_Problem details_
Arrange every line of text in the data below as a numbered list, one line per item, skipping blank lines and leaving the pictures out.

_Material for the task_
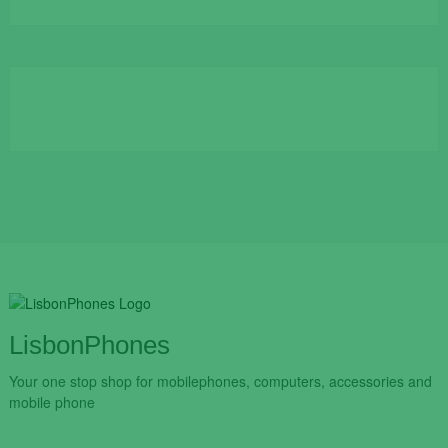
price
price
was:
is:
€109.90.
€84.90.
LisbonPhones
Your one stop shop for mobilephones, computers, accessories and
mobile phone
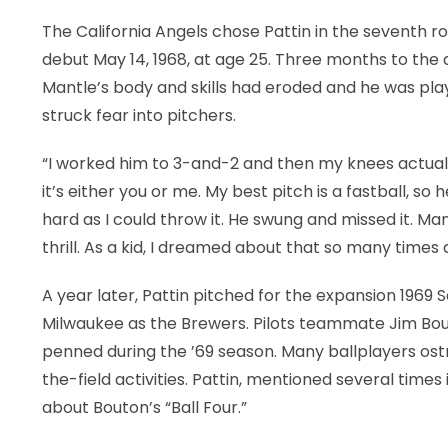
The California Angels chose Pattin in the seventh ro
debut May 14, 1968, at age 25. Three months to the 
Mantle’s body and skills had eroded and he was playing
struck fear into pitchers.
“I worked him to 3-and-2 and then my knees actually
it’s either you or me. My best pitch is a fastball, so
hard as I could throw it. He swung and missed it. Ma
thrill. As a kid, I dreamed about that so many times a
A year later, Pattin pitched for the expansion 1969 
Milwaukee as the Brewers. Pilots teammate Jim Bout
penned during the ’69 season. Many ballplayers ost
the-field activities. Pattin, mentioned several time
about Bouton’s “Ball Four.”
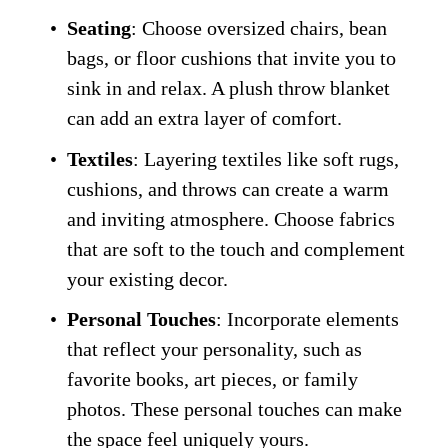
Seating
: Choose oversized chairs, bean 
bags, or floor cushions that invite you to 
sink in and relax. A plush throw blanket 
can add an extra layer of comfort.
Textiles
: Layering textiles like soft rugs, 
cushions, and throws can create a warm 
and inviting atmosphere. Choose fabrics 
that are soft to the touch and complement 
your existing decor.
Personal Touches
: Incorporate elements 
that reflect your personality, such as 
favorite books, art pieces, or family 
photos. These personal touches can make 
the space feel uniquely yours.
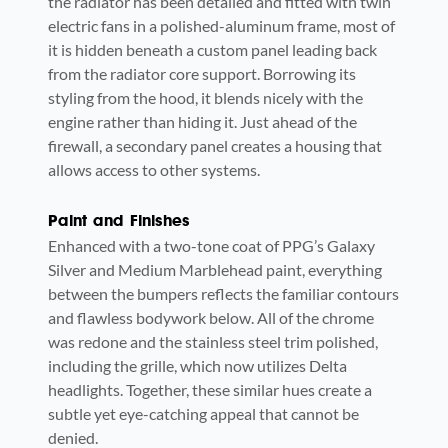
the radiator has been detailed and fitted with twin
electric fans in a polished-aluminum frame, most of
it is hidden beneath a custom panel leading back
from the radiator core support. Borrowing its
styling from the hood, it blends nicely with the
engine rather than hiding it. Just ahead of the
firewall, a secondary panel creates a housing that
allows access to other systems.
Paint and Finishes
Enhanced with a two-tone coat of PPG’s Galaxy
Silver and Medium Marblehead paint, everything
between the bumpers reflects the familiar contours
and flawless bodywork below. All of the chrome
was redone and the stainless steel trim polished,
including the grille, which now utilizes Delta
headlights. Together, these similar hues create a
subtle yet eye-catching appeal that cannot be
denied.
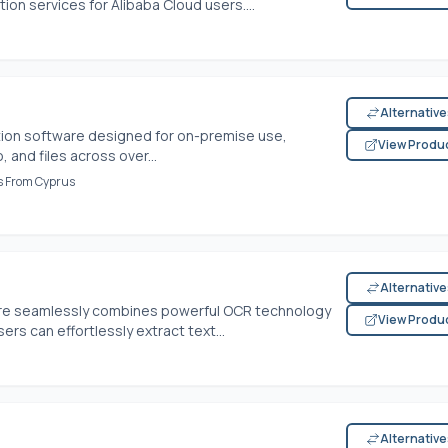
ion services for Alibaba Cloud users....
Alternativ
tion software designed for on-premise use,
View Produ
, and files across over...
es From Cyprus
Alternativ
are seamlessly combines powerful OCR technology
View Produ
sers can effortlessly extract text...
Alternativ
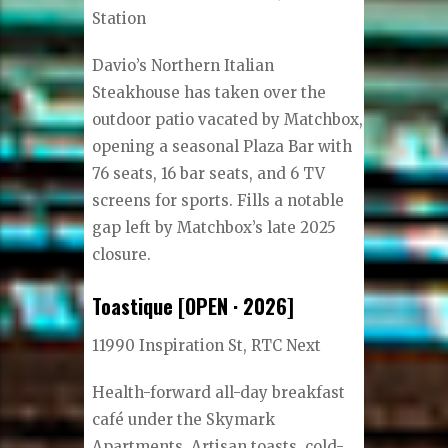
Station
Davio’s Northern Italian
Steakhouse has taken over the
outdoor patio vacated by Matchbox,
opening a seasonal Plaza Bar with
76 seats, 16 bar seats, and 6 TV
screens for sports. Fills a notable
gap left by Matchbox’s late 2025
closure.
Toastique [OPEN · 2026]
11990 Inspiration St, RTC Next
Health-forward all-day breakfast
café under the Skymark
Apartments. Artisan toasts, cold-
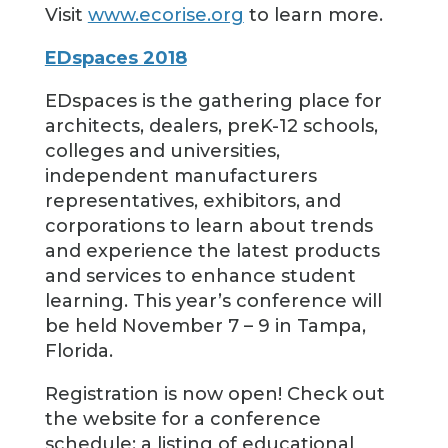
Visit
www.ecorise.org
to learn more.
EDspaces 2018
EDspaces is the gathering place for
architects, dealers, preK-12 schools,
colleges and universities,
independent manufacturers
representatives, exhibitors, and
corporations to learn about trends
and experience the latest products
and services to enhance student
learning. This year’s conference will
be held November 7 – 9 in Tampa,
Florida.
Registration is now open! Check out
the website for a conference
schedule; a listing of educational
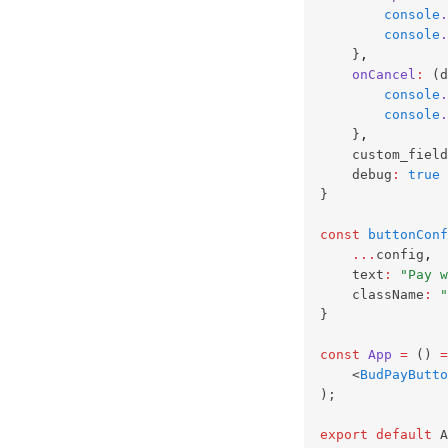
console
.
console
.
    }
,
onCancel
:
 (d
console
.
console
.
    }
,
    custom_field
    debug
:
true
}
const
buttonConf
...
config
,
    text
:
"Pay w
    className
:
"
}
const
App
=
 () 
=
    <
BudPayButto
);
export
default
 A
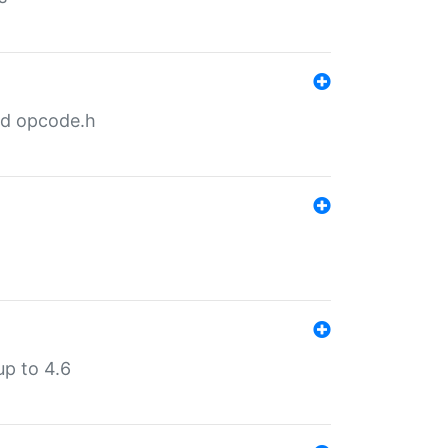
nd opcode.h
p to 4.6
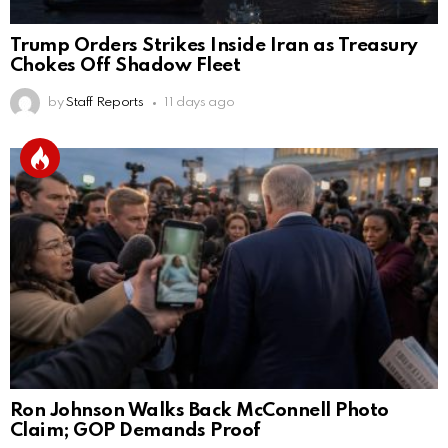
Trump Orders Strikes Inside Iran as Treasury
Chokes Off Shadow Fleet
by
Staff Reports
11 days ago
Ron Johnson Walks Back McConnell Photo
Claim; GOP Demands Proof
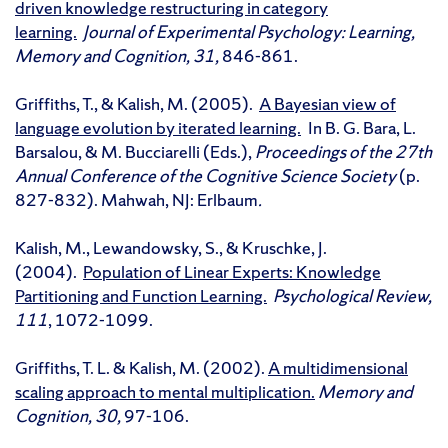
driven knowledge restructuring in category
learning.
Journal of Experimental Psychology: Learning,
Memory and Cognition, 31,
846-861.
Griffiths, T., & Kalish, M. (2005).
A Bayesian view of
language evolution by iterated learning.
In B. G. Bara, L.
Barsalou, & M. Bucciarelli (Eds.),
Proceedings of the 27th
Annual Conference of the Cognitive Science Society
(p.
827-832). Mahwah, NJ: Erlbaum
.
Kalish, M., Lewandowsky, S., & Kruschke, J.
(2004).
Population of Linear Experts: Knowledge
Partitioning and Function Learning.
Psychological Review,
111
, 1072-1099.
Griffiths, T. L. & Kalish, M. (2002).
A multidimensional
scaling approach to mental multiplication.
Memory and
Cognition, 30,
97-106.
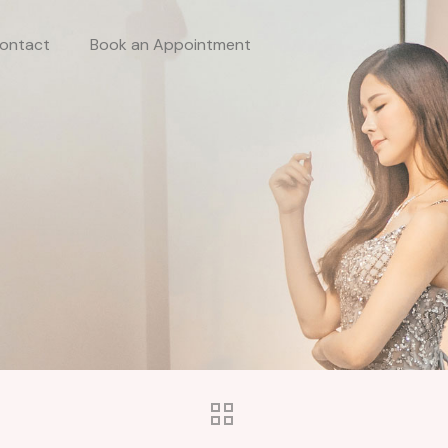
ontact
Book an Appointment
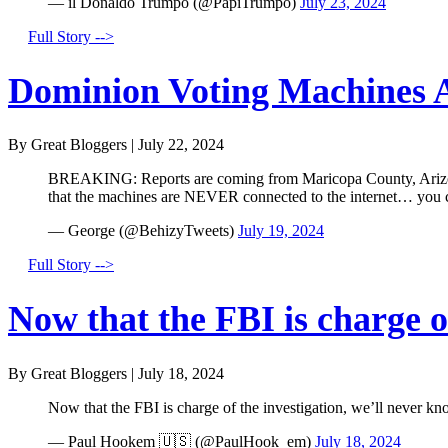
— il Donaldo Trumpo (@PapiTrumpo)
July 23, 2024
Full Story -->
Dominion Voting Machines A
By Great Bloggers
|
July 22, 2024
BREAKING: Reports are coming from Maricopa County, Arizona 
that the machines are NEVER connected to the internet… you
— George (@BehizyTweets)
July 19, 2024
Full Story -->
Now that the FBI is charge of
By Great Bloggers
|
July 18, 2024
Now that the FBI is charge of the investigation, we’ll never kn
— Paul Hookem 🇺🇸 (@PaulHook_em)
July 18, 2024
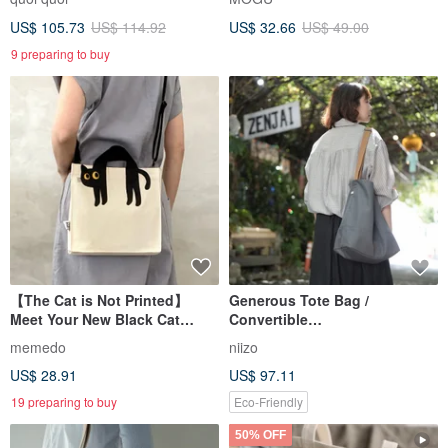
US$ 105.73
US$ 114.92
US$ 32.66
US$ 49.00
9 preparing to buy
【The Cat is Not Printed】
Generous Tote Bag /
Meet Your New Black Cat
Convertible
Guardian,
Shoulder/Crossbody - Custom
memedo
niizo
Crossbody/Handheld Canvas
Handmade
US$ 28.91
US$ 97.11
Bag
19 preparing to buy
Eco-Friendly
50% OFF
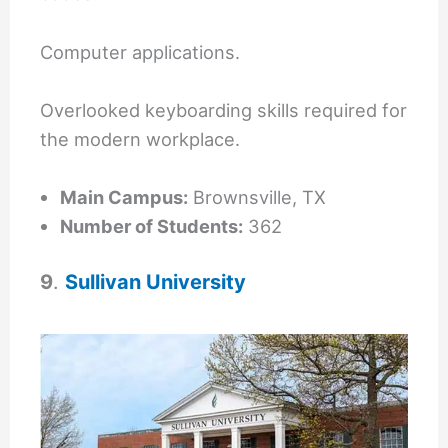
Computer applications.
Overlooked keyboarding skills required for
the modern workplace.
Main Campus:
Brownsville, TX
Number of Students:
362
9
.
Sullivan University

_Task answer_
1. price
2. price
3. was:
4. is:
5. €109.90.
6. €84.90.
7. LisbonPhones
8. Your one stop shop for mobilephones, computers, accessories and
9. mobile phone
10. The California Angels chose Pattin in the seventh ro
11. debut May 14, 1968, at age 25. Three months to the 
12. Mantle’s body and skills had eroded and he was playing
13. struck fear into pitchers.
14. “I worked him to 3-and-2 and then my knees actually
15. it’s either you or me. My best pitch is a fastball, so
16. hard as I could throw it. He swung and missed it. Ma
17. thrill. As a kid, I dreamed about that so many times a
18. A year later, Pattin pitched for the expansion 1969 
19. Milwaukee as the Brewers. Pilots teammate Jim Bout
20. penned during the ’69 season. Many ballplayers ost
21. the-field activities. Pattin, mentioned several time
22. about Bouton’s “Ball Four.”
23. Seating
24. : Choose oversized chairs, bean 
25. bags, or floor cushions that invite you to 
26. sink in and relax. A plush throw blanket 
27. can add an extra layer of comfort.
28. Textiles
29. : Layering textiles like soft rugs, 
30. cushions, and throws can create a warm 
31. and inviting atmosphere. Choose fabrics 
32. that are soft to the touch and complement 
33. your existing decor.
34. Personal Touches
35. : Incorporate elements 
36. that reflect your personality, such as 
37. favorite books, art pieces, or family 
38. photos. These personal touches can make 
39. the space feel uniquely yours.
40. the radiator has been detailed and fitted with twin
41. electric fans in a polished-aluminum frame, most of
42. it is hidden beneath a custom panel leading back
43. from the radiator core support. Borrowing its
44. styling from the hood, it blends nicely with the
45. engine rather than hiding it. Just ahead of the
46. firewall, a secondary panel creates a housing that
47. allows access to other systems.
48. Paint and Finishes
49. Enhanced with a two-tone coat of PPG’s Galaxy
50. Silver and Medium Marblehead paint, everything
51. between the bumpers reflects the familiar contours
52. and flawless bodywork below. All of the chrome
53. was redone and the stainless steel trim polished,
54. including the grille, which now utilizes Delta
55. headlights. Together, these similar hues create a
56. subtle yet eye-catching appeal that cannot be
57. denied.
58. ion services for Alibaba Cloud users....
59. Alternativ
60. tion software designed for on-premise use,
61. View Produ
62. , and files across over...
63. es From Cyprus
64. Alternativ
65. are seamlessly combines powerful OCR technology
66. View Produ
67. sers can effortlessly extract text...
68. Alternativ
69. Station
70. Davio’s Northern Italian
71. Steakhouse has taken over the
72. outdoor patio vacated by Matchbox,
73. opening a seasonal Plaza Bar with
74. 76 seats, 16 bar seats, and 6 TV
75. screens for sports. Fills a notable
76. gap left by Matchbox’s late 2025
77. closure.
78. Toastique [OPEN · 2026]
79. 11990 Inspiration St, RTC Next
80. Health-forward all-day breakfast
81. café under the Skymark
82. Apartments. Artisan toasts, cold-
83. Visit
84. www.ecorise.org
85. to learn more.
86. EDspaces 2018
87. EDspaces is the gathering place for
88. architects, dealers, preK-12 schools,
89. colleges and universities,
90. independent manufacturers
91. representatives, exhibitors, and
92. corporations to learn about trends
93. and experience the latest products
94. and services to enhance student
95. learning. This year’s conference will
96. be held November 7 – 9 in Tampa,
97. Florida.
98. Registration is now open! Check out
99. the website for a conference
100. schedule; a listing of educational
101. console
102. .
103. console
104. .
105.     }
106. ,
107. onCancel
108. :
109.  (d
110. console
111. .
112. console
113. .
114.     }
115. ,
116.     custom_field
117.     debug
118. :
119. true
120. }
121. const
122. buttonConf
123. ...
124. config
125. ,
126.     text
127. :
128. "Pay w
129.     className
130. :
131. "
132. }
133. const
134. App
135. =
136.  () 
137. =
138.     <
139. BudPayButto
140. );
141. export
142. default
143.  A
144. nd opcode.h
145. p to 4.6
146. Trump Orders Strikes Inside Iran as Treasury
147. Chokes Off Shadow Fleet
148. by
149. Staff Reports
150. 11 days ago
151. Ron Johnson Walks Back McConnell Photo
152. Claim; GOP Demands Proof
153. driven knowledge restructuring in category
154. learning.
155. Journal of Experimental Psychology: Learning,
156. Memory and Cognition, 31,
157. 846-861.
158. Griffiths, T., & Kalish, M. (2005).
159. A Bayesian view of
160. language evolution by iterated learning.
161. In B. G. Bara, L.
162. Barsalou, & M. Bucciarelli (Eds.),
163. Proceedings of the 27th
164. Annual Conference of the Cognitive Science Society
165. (p.
166. 827-832). Mahwah, NJ: Erlbaum
167. .
168. Kalish, M., Lewandowsky, S., & Kruschke, J.
169. (2004).
170. Population of Linear Experts: Knowledge
171. Partitioning and Function Learning.
172. Psychological Review,
173. 111
174. , 1072-1099.
175. Griffiths, T. L. & Kalish, M. (2002).
176. A multidimensional
177. scaling approach to mental multiplication.
178. Memory and
179. Cognition, 30,
180. 97-106.
181. ontact
182. Book an Appointment
183. — il Donaldo Trumpo (@PapiTrumpo)
184. July 23, 2024
185. Full Story -->
186. Dominion Voting Machines A
187. By Great Bloggers
188. |
189. July 22, 2024
190. BREAKING: Reports are coming from Maricopa County, Arizona 
191. that the machines are NEVER connected to the internet… you
192. — George (@BehizyTweets)
193. July 19, 2024
194. Full Story -->
195. Now that the FBI is charge of
196. By Great Bloggers
197. |
198. July 18, 2024
199. Now that the FBI is charge of the investigation, we’ll never kn
200. — Paul Hookem 🇺🇸 (@PaulHook_em)
201. July 18, 2024
202. US$ 105.73
203. US$ 114.92
204. US$ 32.66
205. US$ 49.00
206. 9 preparing to buy
207. 【The Cat is Not Printed】
208. Generous Tote Bag /
209. Meet Your New Black Cat
210. Convertible
211. Guardian,
212. Shoulder/Crossbody - Custom
213. memedo
214. niizo
215. Crossbody/Handheld Canvas
216. Handmade
217. US$ 28.91
218. US$ 97.11
219. Bag
220. 19 preparing to buy
221. Eco-Friendly
222. 50% OFF
223. Computer applications.
224. Overlooked keyboarding skills required for
225. the modern workplace.
226. Main Campus:
227. Brownsville, TX
228. Number of Students:
229. 362
230. 9
231. .
232. Sullivan University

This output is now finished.